Görevler:
(1) Alıntılanan metinde "Daha iki yıl" sözleriyle başlayıp "bir tuzağa sürüklüyor." sözleriyle biten kısmı hiç değiştirmeden kopyalayın.
(2) Alıntılanan metne göre aşağıdaki soruları yanıtlayın.
(a) Başbakan Erdoğan bu politikayla neyi açmaya uğraşıyor?
(b) AKP, Alevilerin Meclis'te cemevi açılması isteklerini nereden aldığı fetvayla reddetti?
(c) Urfa'da bir mezar kime çok görüldü?

Alıntılanan metin:
◇ ◇ ◇ ◇ ◇ ◇ ◇
Türkiye, her yanından keder ve alev tüten bir cehennem görüntüsü veriyor son zamanlarda, insanlar ümitsizce ne olduğunu anlamaya çalışıyor.
Daha iki yıl öncesinin ümitli ülkesi, ekonomisini de iyi götürdüğü hâlde neden birdenbire bir ümitsizlik ve çaresizlik kapanına kısıldı?
İçine girdiğimiz bu karanlık yoldan çıkabilmemiz için bu büyük sapmanın nedenini soğukkanlılıkla ve dürüstçe saptamalıyız.
Herkes tahlillerini açıklarsa doğruyu toplumca bulabiliriz herhalde.
Ben bu ani daralmanın, bu bunaltıcı sıkışmanın, iktidarın “Türk-İslam sentezi” çarpıklığını kendisine pusula yapmasından kaynaklandığını düşünüyorum.
Başbakan Erdoğan bu politikayla kendine Çankaya yolunu açmaya uğraşıyor.
Irkçı ve mezhepçi bir anlayışın iktidara hâkim olarak toplumun büyük bir bölümünü dışlaması ve dışladıklarına baskı yapmaya çalışması da Türkiye’yi kanlı bir tuzağa sürüklüyor.
Kürt meselesinde, iktidar kendisini PKK’nın eylemlerinin arkasına saklamaya uğraşıyor.
Ama Alevi meselesine baktığımızda, iktidarın arkasına saklanabileceği bir “bahane” olmadığı için AKP’nin siyasi tercihleri çırılçıplak ortaya çıkıyor.
AKP, Türkiye’de bir Alevi sorunu olduğunu, Alevilere haksızlık edildiğini, bu cumhuriyetin kuruluşundan itibaren Alevileri dışladığını, sinsi bir propagandayla sürekli onları karaladığını, uzun yıllar boyunca bu ülkede insanların “Aleviyim” bile diyemeyeceği bir baskı ortamı oluşturulduğunu biliyor.
Bunu bildiği için de “Alevi çalıştayları” düzenledi, Alevi milletvekilini bünyesine aldı, çalışmalar yaptırdı.
2011 seçimlerinden sonraki “Türk-İslam sentezine” yaptığı büyük dönüşte “dışarıya attıkları” arasında Aleviler de vardı.
Bir zamanlar “Alevi çalıştayları” düzenleyen AKP, Alevilerin “Meclis’te cemevi açılması” isteklerini “Sünni” Diyanet’ten aldığı “fetvayla” reddetti.
Milyonlarca insanın ibadetini yaptığı, cenazesini kaldırdığı cemevlerinin “ibadethane” olmadığına karar verdi.
Askerî vesayet rejiminin anlayışına kendi Sünniliğini de katarak, “şehit askerin” cenazesinin cemevinden kaldırılmasını bile kabul etmedi.
Urfa’da Yahudilere bir mezarı çok gören “ırkçı ve mezhepçi” anlayış, Alevilerin cemevlerini de reddetti.
◇ ◇ ◇ ◇ ◇ ◇ ◇
[Bir koleksiyondan alınmış girdiler]

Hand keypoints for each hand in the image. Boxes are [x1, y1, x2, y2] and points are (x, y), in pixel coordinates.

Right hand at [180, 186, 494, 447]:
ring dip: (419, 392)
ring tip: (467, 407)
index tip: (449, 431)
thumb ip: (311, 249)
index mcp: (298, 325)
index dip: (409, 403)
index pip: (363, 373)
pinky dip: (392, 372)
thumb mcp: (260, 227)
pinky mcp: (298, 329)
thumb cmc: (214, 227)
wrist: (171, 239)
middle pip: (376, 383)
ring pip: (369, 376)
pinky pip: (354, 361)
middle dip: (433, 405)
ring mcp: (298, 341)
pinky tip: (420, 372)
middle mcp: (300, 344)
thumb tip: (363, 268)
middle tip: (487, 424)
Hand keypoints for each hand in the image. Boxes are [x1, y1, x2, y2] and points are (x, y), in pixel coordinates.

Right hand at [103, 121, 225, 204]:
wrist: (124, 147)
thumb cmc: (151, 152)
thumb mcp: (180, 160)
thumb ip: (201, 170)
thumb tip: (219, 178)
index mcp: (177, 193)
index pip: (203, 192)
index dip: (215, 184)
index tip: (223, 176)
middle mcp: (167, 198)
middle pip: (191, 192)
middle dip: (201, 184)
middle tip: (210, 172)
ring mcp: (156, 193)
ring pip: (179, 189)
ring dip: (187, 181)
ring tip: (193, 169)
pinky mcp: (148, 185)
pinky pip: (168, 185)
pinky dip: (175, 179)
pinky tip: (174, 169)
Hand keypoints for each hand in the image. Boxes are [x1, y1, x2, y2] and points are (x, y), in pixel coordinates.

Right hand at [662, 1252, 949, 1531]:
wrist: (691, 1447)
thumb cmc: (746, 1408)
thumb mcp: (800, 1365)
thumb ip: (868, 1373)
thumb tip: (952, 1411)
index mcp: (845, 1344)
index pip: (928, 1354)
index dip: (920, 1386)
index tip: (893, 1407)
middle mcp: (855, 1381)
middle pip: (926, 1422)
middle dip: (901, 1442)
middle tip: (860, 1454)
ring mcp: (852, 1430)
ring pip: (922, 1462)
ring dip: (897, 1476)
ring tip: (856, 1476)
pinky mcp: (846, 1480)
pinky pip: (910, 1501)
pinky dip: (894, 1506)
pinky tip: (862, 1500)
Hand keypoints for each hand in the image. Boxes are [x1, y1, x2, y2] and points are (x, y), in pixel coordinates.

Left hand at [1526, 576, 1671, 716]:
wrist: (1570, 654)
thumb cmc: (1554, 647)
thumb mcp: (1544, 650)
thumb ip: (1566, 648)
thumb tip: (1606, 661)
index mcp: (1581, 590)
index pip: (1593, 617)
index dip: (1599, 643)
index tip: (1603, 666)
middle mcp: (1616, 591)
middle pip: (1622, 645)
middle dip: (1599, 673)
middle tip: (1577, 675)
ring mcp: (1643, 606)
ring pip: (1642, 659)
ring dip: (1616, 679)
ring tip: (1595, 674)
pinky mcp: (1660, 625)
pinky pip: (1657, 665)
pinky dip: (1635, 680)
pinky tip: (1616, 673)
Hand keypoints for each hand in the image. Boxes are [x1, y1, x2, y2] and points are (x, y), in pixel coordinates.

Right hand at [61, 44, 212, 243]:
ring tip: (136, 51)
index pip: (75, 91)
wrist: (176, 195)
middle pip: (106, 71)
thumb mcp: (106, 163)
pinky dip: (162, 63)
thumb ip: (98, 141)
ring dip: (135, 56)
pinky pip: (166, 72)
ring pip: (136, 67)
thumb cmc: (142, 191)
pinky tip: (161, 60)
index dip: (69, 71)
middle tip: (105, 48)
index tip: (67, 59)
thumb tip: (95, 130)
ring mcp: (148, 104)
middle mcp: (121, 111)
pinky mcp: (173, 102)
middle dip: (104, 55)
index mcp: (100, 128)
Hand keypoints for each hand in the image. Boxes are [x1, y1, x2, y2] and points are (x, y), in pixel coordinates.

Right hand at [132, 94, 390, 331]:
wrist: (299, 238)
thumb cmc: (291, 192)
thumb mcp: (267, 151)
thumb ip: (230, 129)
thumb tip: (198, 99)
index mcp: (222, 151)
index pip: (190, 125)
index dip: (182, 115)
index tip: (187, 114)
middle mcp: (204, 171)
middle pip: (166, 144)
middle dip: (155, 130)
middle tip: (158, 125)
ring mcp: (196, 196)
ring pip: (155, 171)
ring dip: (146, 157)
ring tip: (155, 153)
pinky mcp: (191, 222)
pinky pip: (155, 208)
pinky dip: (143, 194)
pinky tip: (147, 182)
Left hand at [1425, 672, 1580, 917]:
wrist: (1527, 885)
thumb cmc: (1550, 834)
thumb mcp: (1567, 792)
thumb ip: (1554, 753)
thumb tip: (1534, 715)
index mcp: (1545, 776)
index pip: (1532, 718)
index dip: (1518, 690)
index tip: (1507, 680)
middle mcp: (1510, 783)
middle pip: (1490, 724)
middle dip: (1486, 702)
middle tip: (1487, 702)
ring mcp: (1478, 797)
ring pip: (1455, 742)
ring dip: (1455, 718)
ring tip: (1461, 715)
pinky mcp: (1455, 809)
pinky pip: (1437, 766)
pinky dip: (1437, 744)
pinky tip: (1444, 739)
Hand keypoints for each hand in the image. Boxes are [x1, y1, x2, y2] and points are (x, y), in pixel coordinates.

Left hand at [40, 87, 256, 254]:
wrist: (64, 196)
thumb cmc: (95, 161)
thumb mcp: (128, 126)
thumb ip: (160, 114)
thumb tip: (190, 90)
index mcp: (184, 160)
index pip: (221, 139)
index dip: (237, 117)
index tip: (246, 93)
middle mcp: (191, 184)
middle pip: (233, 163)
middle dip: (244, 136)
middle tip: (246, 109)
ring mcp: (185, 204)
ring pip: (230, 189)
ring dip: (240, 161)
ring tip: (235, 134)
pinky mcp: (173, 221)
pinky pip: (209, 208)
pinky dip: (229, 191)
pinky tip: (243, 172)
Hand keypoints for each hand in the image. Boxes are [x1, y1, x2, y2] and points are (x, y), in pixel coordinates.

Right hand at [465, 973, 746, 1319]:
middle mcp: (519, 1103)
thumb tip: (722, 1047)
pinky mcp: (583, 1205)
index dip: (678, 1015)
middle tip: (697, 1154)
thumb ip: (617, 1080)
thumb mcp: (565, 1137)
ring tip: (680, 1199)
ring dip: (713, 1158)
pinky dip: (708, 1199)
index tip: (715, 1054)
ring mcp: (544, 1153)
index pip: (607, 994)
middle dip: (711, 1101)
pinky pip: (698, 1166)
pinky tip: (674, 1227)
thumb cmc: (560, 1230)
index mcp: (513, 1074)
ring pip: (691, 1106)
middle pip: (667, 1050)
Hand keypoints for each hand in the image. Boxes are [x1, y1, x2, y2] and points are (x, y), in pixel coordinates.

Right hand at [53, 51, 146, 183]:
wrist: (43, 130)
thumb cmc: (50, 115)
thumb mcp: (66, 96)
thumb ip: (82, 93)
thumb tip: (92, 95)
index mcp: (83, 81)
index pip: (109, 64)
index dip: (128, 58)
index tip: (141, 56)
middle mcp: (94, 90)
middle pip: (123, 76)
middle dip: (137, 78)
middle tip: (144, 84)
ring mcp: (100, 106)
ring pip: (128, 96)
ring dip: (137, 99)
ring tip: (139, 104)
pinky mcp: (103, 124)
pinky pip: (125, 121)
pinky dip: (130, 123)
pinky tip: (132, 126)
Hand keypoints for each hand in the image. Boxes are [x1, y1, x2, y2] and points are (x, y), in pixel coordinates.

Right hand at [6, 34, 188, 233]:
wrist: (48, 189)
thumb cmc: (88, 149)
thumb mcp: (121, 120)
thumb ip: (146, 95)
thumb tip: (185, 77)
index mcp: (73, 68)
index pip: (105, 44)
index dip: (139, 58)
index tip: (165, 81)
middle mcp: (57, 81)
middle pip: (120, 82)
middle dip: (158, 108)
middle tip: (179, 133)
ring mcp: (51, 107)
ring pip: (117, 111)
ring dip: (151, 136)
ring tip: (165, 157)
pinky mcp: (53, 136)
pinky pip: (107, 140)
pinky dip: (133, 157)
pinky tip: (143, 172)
◇ ◇ ◇ ◇ ◇ ◇ ◇
Madde madde yanıtlar:
(1)
Daha iki yıl öncesinin ümitli ülkesi, ekonomisini de iyi götürdüğü hâlde neden birdenbire bir ümitsizlik ve çaresizlik kapanına kısıldı?
İçine girdiğimiz bu karanlık yoldan çıkabilmemiz için bu büyük sapmanın nedenini soğukkanlılıkla ve dürüstçe saptamalıyız.
Herkes tahlillerini açıklarsa doğruyu toplumca bulabiliriz herhalde.
Ben bu ani daralmanın, bu bunaltıcı sıkışmanın, iktidarın “Türk-İslam sentezi” çarpıklığını kendisine pusula yapmasından kaynaklandığını düşünüyorum.
Başbakan Erdoğan bu politikayla kendine Çankaya yolunu açmaya uğraşıyor.
Irkçı ve mezhepçi bir anlayışın iktidara hâkim olarak toplumun büyük bir bölümünü dışlaması ve dışladıklarına baskı yapmaya çalışması da Türkiye’yi kanlı bir tuzağa sürüklüyor.

(2)
(a) Kendine Çankaya yolunu açmaya uğraşıyor.
(b) "Sünni" Diyanet'ten aldığı fetvayla reddetti.
(c) Yahudilere çok görüldü.